Another software stock with misleading financials is Alteryx (AYX), a leader in data analytics software. Alteryx has made a transition from perpetual licenses to subscriptions, but new accounting rules give Alteryx's financial results another quirk that can mislead investors.

Until now, Alteryx has primarily been deployed on-premises, not in the cloud, with lots of service performance obligations. So under accounting standard ASC 606, Alteryx has to recognize 35%-40% of a contract up front, with the rest coming ratably over time.

One can see how, as the company gets larger, that will start affecting revenue, as more and more contracts transition to the ratable portion of the contract. When that happens, revenue can decelerate or even decrease, just because of that accounting quirk. Furthermore, Alteryx has been moving more customers to shorter-duration but less discounted terms. A one-year contract will recognize much less revenue up front than a three-year contract, even if the annualized revenue is higher for the one-year contract.

These factors conspired to cause Alteryx's revenue to dip last year, but the company is now making its way through the transition, with revenue up 25% last quarter.
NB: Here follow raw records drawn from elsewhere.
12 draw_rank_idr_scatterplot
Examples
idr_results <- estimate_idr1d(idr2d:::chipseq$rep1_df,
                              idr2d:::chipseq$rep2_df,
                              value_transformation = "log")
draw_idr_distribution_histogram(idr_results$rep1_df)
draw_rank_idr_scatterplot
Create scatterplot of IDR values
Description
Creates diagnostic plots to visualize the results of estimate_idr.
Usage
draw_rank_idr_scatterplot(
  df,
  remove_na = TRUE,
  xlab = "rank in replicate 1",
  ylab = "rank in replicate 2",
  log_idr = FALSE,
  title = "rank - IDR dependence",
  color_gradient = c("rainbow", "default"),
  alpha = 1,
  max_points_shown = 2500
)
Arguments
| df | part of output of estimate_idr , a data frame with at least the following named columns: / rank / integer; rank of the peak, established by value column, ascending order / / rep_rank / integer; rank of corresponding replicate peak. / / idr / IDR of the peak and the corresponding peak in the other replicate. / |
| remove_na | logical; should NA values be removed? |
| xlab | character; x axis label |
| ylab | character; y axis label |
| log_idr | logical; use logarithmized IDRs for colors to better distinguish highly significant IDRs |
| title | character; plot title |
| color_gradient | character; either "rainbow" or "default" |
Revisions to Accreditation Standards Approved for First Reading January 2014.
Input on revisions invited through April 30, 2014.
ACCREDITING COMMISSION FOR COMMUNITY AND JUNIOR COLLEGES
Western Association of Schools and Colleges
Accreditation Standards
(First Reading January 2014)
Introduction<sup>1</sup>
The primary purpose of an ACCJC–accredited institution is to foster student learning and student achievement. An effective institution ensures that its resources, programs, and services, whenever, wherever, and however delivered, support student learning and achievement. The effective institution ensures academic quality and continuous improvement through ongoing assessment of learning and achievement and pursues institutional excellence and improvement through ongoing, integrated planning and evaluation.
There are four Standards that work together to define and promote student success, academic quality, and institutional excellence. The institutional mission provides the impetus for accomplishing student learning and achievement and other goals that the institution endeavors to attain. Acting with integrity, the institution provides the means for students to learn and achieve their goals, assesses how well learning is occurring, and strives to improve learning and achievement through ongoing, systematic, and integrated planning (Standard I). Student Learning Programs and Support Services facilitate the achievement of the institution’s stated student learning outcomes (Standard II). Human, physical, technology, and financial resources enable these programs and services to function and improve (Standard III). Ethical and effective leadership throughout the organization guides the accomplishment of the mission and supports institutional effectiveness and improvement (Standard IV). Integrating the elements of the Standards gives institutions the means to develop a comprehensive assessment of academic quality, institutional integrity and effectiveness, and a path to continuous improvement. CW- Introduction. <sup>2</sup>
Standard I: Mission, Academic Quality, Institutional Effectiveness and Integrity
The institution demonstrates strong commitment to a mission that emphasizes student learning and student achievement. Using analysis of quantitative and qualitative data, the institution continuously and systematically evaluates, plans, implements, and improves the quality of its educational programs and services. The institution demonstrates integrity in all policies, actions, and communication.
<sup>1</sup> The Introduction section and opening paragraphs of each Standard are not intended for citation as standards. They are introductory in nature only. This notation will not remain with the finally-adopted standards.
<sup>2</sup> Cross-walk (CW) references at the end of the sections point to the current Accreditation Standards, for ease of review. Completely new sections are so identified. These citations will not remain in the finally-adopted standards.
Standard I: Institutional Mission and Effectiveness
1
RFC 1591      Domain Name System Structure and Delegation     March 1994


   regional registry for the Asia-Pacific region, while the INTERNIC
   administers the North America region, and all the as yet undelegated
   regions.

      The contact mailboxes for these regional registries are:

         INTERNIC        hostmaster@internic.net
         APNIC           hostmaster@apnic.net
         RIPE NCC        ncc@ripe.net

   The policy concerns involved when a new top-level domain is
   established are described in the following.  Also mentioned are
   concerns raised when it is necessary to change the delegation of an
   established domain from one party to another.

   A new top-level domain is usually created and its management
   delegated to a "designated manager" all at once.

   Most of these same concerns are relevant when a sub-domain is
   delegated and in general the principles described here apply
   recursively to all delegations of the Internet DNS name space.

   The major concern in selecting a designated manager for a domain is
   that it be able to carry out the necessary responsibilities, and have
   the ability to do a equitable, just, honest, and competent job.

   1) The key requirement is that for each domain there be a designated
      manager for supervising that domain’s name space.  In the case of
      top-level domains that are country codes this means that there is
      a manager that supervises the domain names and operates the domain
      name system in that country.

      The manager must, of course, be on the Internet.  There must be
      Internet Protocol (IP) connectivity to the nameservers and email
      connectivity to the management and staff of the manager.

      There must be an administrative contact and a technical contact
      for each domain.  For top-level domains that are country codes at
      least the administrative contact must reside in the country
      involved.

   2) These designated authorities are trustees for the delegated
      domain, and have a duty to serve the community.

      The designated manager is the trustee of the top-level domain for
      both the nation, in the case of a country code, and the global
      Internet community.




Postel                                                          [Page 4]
More importantly, annual recurring revenue was up an even greater 27%, and management projects ARR to accelerate in the back half of the year.

Yet Alteryx's stock dipped after its recent earnings report, as it lowered its revenue guidance for the year. However, that was basically entirely due to its salesforce's focus on going after shorter-duration deals, which actually have a higher annual contract value than longer-term but more-discounted deals. Notably, management didn't change its outlook for ARR, which is much more important in light of Alteryx's strange accounting.

Alteryx is also working to transition its offerings from on-premises to the cloud, so there is some uncertainty around that transition as well. Yet the stock is so far below its highs, it's probably incorporating difficulties into the price. In fact, Alteryx trades at more than 50% below its all-time high set back in the summer of 2020, and the stock goes for just 7.7 times this year's projected annual recurring revenue.

Data analytics software is a long-term growth industry, and Alteryx has a strong net retention rate of 120%. Given its discounted stock, it's another bargain-priced software stock with a positive future to be had in the market today.